The winds were still coming out of the southwest as we left the Marina Seaport IJmuiden — perfect for us as we were still on a north-northeast course. We would not change course significantly until we rounded the Fresian island of Terschelling.
Barely out of the marina, we got our very first VHF call in Freja’s history — from the Netherlands Coast Guard. Someone on one of the dunes onshore thought we were sending S.O.S. signals and they wanted to ask us if everything was OK. Had we had been signalling with a bright light? No, we had not, thank you very much! It was quite reassuring to get a call and realise that your LRC certificate training had not been forgotten.
An hour later, we had our second VHF call. This time, they asked us very politely, how many people were onboard, who was onboard (two Swiss and two British nationals) what our last port of call was (IJmuiden) what our next port of call was (Cuxhaven) and then wished us good sailing. We think it had been a training exercise for new coast guard recruits as we heard them calling another yacht not far from us afterwards.

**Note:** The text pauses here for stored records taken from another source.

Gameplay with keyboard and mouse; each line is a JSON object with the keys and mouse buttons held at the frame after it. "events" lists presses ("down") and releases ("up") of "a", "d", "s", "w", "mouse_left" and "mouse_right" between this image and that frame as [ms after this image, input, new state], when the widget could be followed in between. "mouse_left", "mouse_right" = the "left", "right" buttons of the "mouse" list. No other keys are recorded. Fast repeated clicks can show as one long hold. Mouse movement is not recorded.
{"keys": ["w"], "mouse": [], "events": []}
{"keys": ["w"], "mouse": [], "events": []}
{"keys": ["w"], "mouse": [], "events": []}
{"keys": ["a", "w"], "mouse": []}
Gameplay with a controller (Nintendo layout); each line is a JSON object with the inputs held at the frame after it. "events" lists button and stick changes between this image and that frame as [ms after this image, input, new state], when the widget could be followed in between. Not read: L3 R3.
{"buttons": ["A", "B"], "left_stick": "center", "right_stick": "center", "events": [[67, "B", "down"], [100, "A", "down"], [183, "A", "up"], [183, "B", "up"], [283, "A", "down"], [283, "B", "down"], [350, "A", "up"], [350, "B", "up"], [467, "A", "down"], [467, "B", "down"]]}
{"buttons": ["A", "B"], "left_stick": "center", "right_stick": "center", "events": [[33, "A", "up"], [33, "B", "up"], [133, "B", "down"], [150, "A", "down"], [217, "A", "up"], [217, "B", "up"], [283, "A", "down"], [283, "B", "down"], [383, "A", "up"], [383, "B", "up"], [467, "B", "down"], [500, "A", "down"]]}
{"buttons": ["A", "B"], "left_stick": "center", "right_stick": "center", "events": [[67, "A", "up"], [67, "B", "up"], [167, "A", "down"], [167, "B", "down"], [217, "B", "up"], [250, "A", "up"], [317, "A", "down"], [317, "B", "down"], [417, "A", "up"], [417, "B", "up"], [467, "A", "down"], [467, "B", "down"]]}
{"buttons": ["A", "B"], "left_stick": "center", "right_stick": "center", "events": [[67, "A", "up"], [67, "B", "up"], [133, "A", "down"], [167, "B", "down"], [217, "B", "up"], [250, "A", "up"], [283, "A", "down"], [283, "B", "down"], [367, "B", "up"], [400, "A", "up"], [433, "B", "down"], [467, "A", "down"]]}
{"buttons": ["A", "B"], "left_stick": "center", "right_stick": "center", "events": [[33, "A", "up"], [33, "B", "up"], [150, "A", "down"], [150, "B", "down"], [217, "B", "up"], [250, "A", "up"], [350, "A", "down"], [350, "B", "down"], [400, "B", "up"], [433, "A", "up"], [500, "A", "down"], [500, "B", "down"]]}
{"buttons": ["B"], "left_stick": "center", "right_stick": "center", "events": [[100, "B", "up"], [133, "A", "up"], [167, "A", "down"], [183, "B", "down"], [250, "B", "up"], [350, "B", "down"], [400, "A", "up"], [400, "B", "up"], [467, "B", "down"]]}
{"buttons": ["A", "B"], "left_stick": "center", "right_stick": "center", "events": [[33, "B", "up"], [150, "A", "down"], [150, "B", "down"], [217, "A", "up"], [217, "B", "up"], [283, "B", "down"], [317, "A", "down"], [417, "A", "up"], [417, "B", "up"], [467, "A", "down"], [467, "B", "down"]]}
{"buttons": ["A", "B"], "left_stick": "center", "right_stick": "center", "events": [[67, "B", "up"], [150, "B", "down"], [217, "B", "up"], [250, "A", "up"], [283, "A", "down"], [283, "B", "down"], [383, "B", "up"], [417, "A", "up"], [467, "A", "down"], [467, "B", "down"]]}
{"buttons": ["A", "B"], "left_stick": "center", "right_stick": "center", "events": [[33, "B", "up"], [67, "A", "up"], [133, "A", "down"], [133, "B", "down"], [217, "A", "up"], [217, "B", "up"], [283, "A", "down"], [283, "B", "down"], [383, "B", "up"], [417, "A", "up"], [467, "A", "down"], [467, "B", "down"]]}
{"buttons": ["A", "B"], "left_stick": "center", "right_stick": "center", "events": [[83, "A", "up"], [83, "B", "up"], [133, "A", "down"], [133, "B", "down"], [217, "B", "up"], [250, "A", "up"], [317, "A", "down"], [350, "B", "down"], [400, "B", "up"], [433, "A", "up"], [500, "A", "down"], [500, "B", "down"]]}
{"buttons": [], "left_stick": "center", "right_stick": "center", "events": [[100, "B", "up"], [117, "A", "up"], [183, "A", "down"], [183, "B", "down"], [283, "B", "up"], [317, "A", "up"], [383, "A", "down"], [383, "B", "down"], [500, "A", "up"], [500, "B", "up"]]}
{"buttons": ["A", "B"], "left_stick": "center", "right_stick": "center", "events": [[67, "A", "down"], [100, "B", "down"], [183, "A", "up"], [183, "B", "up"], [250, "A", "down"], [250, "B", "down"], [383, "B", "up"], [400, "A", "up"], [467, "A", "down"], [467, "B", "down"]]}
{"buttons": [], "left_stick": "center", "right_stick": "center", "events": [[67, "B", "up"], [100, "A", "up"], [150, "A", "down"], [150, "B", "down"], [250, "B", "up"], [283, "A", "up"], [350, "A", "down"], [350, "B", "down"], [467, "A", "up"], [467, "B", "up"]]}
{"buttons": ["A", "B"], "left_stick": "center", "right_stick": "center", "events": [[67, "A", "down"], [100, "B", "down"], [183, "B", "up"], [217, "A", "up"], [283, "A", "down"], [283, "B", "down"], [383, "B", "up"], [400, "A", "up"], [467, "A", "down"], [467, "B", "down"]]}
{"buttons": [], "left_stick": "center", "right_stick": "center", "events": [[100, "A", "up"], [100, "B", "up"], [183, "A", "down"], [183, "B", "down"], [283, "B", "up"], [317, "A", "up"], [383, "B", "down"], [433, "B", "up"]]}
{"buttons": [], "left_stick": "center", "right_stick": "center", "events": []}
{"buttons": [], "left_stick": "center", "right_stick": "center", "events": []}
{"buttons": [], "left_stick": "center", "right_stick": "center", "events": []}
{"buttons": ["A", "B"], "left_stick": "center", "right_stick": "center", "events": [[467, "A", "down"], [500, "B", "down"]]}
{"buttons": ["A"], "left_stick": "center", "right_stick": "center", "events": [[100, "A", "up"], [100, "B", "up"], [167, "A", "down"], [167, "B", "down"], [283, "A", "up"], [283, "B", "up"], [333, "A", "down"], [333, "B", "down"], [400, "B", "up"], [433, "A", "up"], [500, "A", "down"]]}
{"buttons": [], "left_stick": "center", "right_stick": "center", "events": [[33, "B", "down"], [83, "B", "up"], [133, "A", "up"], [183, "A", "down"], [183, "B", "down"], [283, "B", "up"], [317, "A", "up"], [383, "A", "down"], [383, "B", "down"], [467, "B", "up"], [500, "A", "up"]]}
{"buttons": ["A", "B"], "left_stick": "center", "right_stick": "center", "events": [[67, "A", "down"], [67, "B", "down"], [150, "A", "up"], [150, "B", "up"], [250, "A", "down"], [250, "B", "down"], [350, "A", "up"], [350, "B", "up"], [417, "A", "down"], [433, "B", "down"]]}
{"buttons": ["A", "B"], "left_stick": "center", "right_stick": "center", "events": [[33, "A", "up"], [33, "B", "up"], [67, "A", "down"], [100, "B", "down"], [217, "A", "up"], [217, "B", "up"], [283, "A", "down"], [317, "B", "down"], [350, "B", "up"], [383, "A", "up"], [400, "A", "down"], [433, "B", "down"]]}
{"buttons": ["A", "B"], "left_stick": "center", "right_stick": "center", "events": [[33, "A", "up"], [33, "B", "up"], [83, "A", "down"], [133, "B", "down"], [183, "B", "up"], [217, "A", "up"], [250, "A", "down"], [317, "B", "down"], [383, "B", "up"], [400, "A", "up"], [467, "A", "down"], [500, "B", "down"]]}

We were now each on one-hour watches until 22.00 (sunset is about 22.30 at this time of the year where we were) when Liz and Mark would take the first 4-hour watch, and then Jacques and I would take the second at 2.00. The thinking behind the watch assignment was that Mark and Liz seemed to be night owls and Jacques likes to be in bed early and wake up early. Well, two o’clock is a bit early, mais voilà, that was our logic.
Cruising with both headsails poled out, main in.
Since we had the wind behind us, Mark thought it was a good idea to roll in the main and sail with the two headsails poled out until we got to Terschelling and changed to a more westerly course. It worked brilliantly once both poles were out. Our speed was about one knot faster and we didn’t have to worry about setting up the preventer. Here is a video of us sailing with poled out headsails.
Late in the afternoon, we reached Terschelling. We rolled in the genoa and rolled out the main as we were now on a broad reach. A few hours later, the sunset into the north sea was magnificent. We had now passed the island of Schiermonnikoog, Mark and Liz started their watch, and we went to sleep.
Both Liz and I were taking photos of the magnificent sunset.
It’s difficult to believe this is the North Sea
We woke up from a not-so-deep sleep to the incredible spectacle of an electrical storm over our heads. Fortunately, the lightning was far enough inland to not be a danger to us. We never heard any thunder. The amount of electricity being generated was just amazing as lightning illuminated the entire sky about every 20 seconds or so. We saw all of the little fishing boats and a yacht in the distance that we had been monitoring with AIS and radar. It was as though night and day were switching back and forth every 20 seconds.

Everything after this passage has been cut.